- Front facade of the Eppley Center
- Interactive map of the Eugene C. Eppley Center area

General information
- Type: Classroom and office building
- Location: East Lansing, Michigan
- Coordinates: 42°43′36″N 84°28′25″W﻿ / ﻿42.72663°N 84.47361°W
- Current tenants: Eli Broad College of Business, The School of Hospitality Business
- Construction started: 1961
- Completed: 1962
- Owner: Michigan State University

Technical details
- Floor count: 5 (ground + 4)

= Eugene C. Eppley Center =

The Eugene C. Eppley Center is located on the Michigan State University campus in East Lansing, Michigan. It is home to a number of units within the Eli Broad College of Business, including the Department of Finance, the Full-Time Masters in Business Administration (MBA) Program offices, the MBA Career Services Center, the International Business Center (IBC)/Center for International Business Education and Research (CIBER), Multicultural Business Programs, the School of Hospitality Business, Undergraduate Academic Services, the financial analysis lab, the IBM On-Demand Supply Chain Laboratory, the Management Information Systems (MIS) Laboratory, the Team Effectiveness Teaching Laboratory, and the Lear Corporation Career Services Center.

==History==
The Eugene C. Eppley Center was originally built in 1961 as the Eugene C. Eppley Center for Graduate Studies in Hotel, Restaurant and Institutional Management for "graduate training in the fields of hotel, restaurant and institutional management." Its benefactor and namesake was a hotel executive and philanthropist who was known as the largest individual hotel operator in the world, owning more than 20 hotels between 1915 and 1956. He died in 1958.

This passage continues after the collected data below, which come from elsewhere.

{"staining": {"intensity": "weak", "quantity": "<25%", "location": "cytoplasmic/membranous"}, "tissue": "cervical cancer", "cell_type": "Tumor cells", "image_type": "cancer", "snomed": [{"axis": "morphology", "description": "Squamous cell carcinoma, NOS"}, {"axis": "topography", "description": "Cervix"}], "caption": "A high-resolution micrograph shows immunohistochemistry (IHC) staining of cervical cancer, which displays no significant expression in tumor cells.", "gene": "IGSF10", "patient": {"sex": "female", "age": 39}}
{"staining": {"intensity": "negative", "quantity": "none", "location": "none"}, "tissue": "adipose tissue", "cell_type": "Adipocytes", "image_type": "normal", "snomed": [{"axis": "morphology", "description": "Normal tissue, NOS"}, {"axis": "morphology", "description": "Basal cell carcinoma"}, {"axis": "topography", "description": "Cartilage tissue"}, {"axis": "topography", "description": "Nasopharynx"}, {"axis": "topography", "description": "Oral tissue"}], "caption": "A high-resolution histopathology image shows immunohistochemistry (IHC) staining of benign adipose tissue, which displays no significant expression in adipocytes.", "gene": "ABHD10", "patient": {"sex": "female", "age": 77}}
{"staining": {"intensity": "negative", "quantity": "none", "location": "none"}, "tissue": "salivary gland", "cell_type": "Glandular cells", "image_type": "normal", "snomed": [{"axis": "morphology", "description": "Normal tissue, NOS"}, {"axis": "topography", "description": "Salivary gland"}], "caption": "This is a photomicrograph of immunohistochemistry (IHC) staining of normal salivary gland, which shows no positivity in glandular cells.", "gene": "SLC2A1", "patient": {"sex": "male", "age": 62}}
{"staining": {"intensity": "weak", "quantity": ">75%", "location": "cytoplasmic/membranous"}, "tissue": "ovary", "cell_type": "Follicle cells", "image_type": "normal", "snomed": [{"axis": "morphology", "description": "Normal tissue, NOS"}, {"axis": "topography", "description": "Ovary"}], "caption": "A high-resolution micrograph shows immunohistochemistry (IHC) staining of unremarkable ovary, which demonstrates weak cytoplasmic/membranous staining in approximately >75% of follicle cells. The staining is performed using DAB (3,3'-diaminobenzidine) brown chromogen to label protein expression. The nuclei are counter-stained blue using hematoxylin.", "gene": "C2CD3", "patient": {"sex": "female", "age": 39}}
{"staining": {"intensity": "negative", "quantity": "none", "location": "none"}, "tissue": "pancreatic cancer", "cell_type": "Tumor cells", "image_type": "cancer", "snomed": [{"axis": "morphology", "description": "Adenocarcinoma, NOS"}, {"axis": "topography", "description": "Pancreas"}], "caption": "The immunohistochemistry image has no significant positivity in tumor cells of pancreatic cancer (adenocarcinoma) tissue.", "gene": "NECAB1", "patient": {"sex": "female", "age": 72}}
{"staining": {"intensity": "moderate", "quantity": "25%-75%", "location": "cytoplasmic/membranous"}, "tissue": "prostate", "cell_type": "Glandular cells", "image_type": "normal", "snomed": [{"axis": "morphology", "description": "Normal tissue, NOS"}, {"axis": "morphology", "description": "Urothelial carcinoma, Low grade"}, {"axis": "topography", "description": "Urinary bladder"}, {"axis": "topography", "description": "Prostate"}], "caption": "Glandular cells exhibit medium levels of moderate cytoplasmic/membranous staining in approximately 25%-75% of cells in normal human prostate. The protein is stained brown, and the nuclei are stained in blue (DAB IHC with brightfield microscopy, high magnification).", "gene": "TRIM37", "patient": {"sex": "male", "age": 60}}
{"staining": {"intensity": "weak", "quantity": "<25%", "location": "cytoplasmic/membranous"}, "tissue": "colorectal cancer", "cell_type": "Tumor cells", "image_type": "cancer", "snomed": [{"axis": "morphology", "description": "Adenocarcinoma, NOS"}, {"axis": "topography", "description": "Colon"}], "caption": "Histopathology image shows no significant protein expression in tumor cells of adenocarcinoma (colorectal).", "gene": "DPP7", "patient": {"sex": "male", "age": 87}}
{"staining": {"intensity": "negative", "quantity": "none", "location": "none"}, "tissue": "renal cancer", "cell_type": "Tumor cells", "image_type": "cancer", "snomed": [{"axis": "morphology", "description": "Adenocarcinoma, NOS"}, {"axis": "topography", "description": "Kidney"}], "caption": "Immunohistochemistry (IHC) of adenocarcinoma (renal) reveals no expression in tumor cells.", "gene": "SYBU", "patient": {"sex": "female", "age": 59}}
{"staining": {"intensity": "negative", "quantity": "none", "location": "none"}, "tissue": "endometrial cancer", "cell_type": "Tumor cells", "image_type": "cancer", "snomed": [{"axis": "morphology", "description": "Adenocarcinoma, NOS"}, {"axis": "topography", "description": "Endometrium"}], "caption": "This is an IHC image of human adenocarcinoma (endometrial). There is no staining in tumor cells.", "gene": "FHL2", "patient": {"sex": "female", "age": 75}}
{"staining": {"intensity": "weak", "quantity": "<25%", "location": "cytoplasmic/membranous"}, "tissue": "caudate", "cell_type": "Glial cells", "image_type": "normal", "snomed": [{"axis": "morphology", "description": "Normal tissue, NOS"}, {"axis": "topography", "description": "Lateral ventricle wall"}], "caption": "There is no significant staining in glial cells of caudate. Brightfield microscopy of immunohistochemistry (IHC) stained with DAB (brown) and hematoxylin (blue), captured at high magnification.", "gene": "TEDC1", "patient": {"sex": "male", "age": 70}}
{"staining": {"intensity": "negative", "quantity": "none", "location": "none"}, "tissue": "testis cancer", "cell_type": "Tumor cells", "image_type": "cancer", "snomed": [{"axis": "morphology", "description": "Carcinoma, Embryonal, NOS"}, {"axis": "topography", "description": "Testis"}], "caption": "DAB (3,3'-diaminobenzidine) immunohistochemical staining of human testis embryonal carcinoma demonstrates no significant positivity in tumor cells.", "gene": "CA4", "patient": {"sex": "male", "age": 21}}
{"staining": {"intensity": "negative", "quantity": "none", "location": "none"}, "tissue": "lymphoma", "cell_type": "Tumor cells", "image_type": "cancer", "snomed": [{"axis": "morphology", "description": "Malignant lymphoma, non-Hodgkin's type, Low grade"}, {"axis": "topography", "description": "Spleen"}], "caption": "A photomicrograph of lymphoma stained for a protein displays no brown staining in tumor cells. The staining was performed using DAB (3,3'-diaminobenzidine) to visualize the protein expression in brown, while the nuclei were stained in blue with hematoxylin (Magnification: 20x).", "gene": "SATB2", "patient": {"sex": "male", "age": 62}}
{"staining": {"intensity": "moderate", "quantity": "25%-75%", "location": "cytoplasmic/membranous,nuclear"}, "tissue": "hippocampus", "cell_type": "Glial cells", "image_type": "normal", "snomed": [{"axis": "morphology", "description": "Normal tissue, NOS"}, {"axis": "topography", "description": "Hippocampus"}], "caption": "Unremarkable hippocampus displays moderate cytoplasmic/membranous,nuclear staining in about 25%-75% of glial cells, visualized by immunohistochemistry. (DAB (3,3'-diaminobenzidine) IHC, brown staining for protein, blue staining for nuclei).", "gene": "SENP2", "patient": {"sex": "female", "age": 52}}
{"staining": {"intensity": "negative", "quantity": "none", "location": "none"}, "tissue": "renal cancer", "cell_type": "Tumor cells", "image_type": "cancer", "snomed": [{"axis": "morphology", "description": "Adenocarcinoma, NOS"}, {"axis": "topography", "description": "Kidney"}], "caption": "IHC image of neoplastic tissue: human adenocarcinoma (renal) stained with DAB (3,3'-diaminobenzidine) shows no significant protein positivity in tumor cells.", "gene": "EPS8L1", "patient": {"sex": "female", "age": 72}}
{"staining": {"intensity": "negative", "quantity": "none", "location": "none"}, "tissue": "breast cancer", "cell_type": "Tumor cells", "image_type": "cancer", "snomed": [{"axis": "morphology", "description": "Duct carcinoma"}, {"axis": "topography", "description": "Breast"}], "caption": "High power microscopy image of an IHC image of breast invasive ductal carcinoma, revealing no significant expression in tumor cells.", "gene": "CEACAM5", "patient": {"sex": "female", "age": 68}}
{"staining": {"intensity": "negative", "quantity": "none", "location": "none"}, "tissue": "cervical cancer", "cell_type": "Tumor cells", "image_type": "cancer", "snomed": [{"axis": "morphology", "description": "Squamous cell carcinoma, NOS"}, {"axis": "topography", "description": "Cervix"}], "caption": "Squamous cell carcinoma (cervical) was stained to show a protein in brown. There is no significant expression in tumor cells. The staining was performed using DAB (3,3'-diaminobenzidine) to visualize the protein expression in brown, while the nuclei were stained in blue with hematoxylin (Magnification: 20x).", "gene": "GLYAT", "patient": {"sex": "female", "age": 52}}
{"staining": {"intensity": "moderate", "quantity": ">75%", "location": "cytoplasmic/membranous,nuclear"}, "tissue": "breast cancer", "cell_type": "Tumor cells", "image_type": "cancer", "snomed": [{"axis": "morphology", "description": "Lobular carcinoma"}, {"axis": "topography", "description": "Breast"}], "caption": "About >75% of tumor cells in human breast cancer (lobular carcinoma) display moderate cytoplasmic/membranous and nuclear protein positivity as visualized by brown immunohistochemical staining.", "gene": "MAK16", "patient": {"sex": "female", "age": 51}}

The Eppley Foundation granted the university $1.5 million to build the center. With Eppley's donation, the school became the first program in the country to offer a master of business administration degree in hotel, restaurant and institutional management, and enrollment reached 550.

In 1992, the North Business College Complex was built, connected to the Eppley Center.

In 1999, the Lear Corporation Career Services Center opened in the Eppley Center, providing undergraduate career planning and placement for students of all majors interested in careers in business. The Lear Center also houses the Union Pacific Media Studio and the Business Communication Center.

==Financial Analysis Lab==
The Financial Analysis Laboratory is a suite in the Eppley Center equipped with operational dealing desks similar to those at most financial institutions and investment banks. High-speed personal computers with dual flat-screen monitors and data feeds simulate a variety of trading desks. Large plasma monitors in the Eppley Center entryway display financial information and a running ticker, with other television and computer monitors providing financial news feeds. In the future, the Financial Analysis Lab will provide insights into the field of investments and the activity of trading. Glass walls throughout the lab allow passersby to observe current financial information on the monitors. IBM is among the contributors to this suite.